**REQUIRED ACTION**
Reproduce every line of the items below verbatim, omitting the pictures.

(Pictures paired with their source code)
____________________

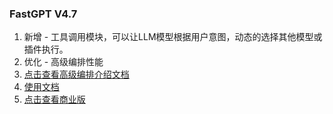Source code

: ### FastGPT V4.7

1. 新增 - 工具调用模块，可以让LLM模型根据用户意图，动态的选择其他模型或插件执行。
2. 优化 - 高级编排性能
3. [点击查看高级编排介绍文档](https://doc.fastgpt.in/docs/workflow/intro)
4. [使用文档](https://doc.fastgpt.in/docs/intro/)
5. [点击查看商业版](https://doc.fastgpt.in/docs/commercial/)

____________________

**ANSWER BELOW**
Source code

: ### FastGPT V4.7

1. 新增 - 工具调用模块，可以让LLM模型根据用户意图，动态的选择其他模型或插件执行。
2. 优化 - 高级编排性能
3. [点击查看高级编排介绍文档](https://doc.fastgpt.in/docs/workflow/intro)
4. [使用文档](https://doc.fastgpt.in/docs/intro/)
5. [点击查看商业版](https://doc.fastgpt.in/docs/commercial/)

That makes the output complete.